Friday, August 14, 2009

Weight Loss: Permanent and Powerful. - Making Peace with Food and Your Emotions

Weight loss methods become more important as our nation proliferates diet gimmicks that cost lots of money and don't deliver permanent solutions. Perhaps more importantly, they most often cost the buoyed self esteem of the dieter once they "go off" and the pounds come back rapidly.

This kind of sucker weight loss system has been a thorn in my side for decades now. I've experienced it up close personally and professionally. But there is a solution and it offers you permanent weight loss.
The solution to people continually gaining weight back after dieting contains several considerations:

1. Do you really want to lose weight? Yes or No? If no, you can stop reading and talking about wanting it. Spare yourself the agony of the unaccomplished desire, not to mention the anguish of guilt. Eat and be merry!

2. If #1 doesn't sound promising, find out how you can authentically want to lose weight.

3. Resist the temptation of diet books, diet programs, even well-designed nutritionist-recommended programs if they do not contain a proven method of helping you manage your emotions without the aid of food.

4. Resist any "program" that is led by someone who does not have total freedom around all foods and ever mentions feeling "guilty" about eating certain foods or calls certain foods "bad."

5. Develop emotional neutrality around all foods; ice cream is the same as broccoli in your emotional world.

6. Clear emotional baggage that causes you to eat when you really wanted something more nourishing.

7. Hone your ability to identify what you really need in the moment [of your discomfort] - It's usually not food.

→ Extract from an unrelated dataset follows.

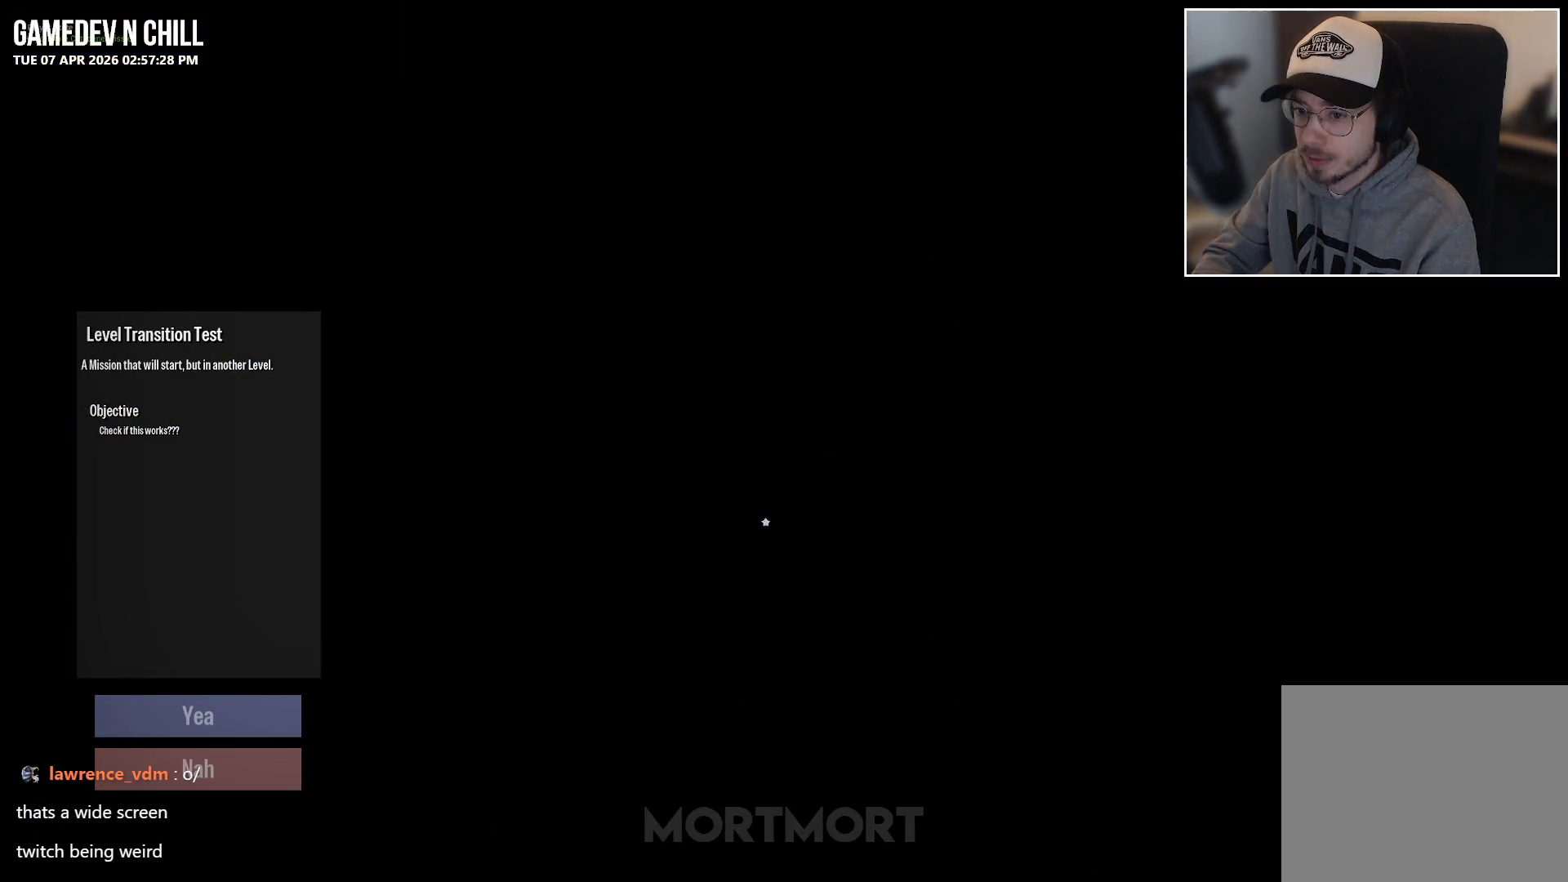
{"buttons": [], "left_stick": "center", "right_stick": "center", "events": []}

8. Learn respect for your body and it's ability to tell you when you're hungry and when you need some other specific thing to quench your desire.

If you've been dieting for a long time it's easy to want a "quick fix." Being overweight and the process you use to get there is very painful. But if you've been dieting off and on since high school or college and now you are in your 40's, 50's - well, you get the point. You have a long history of dieting and the beliefs you've honed so well. I have never, in over 22 years of working with many different kinds of people, seen such a fierce, terrorized loyalty to a set of rules that are so destructive.

I hope you'll consider a different approach to your weight loss and weight management. Your well-being depends on it. You, too, can enjoy the freedom to eat and the freedom not to! Having a slender body; being comfortable in your body is a true delight you deserve!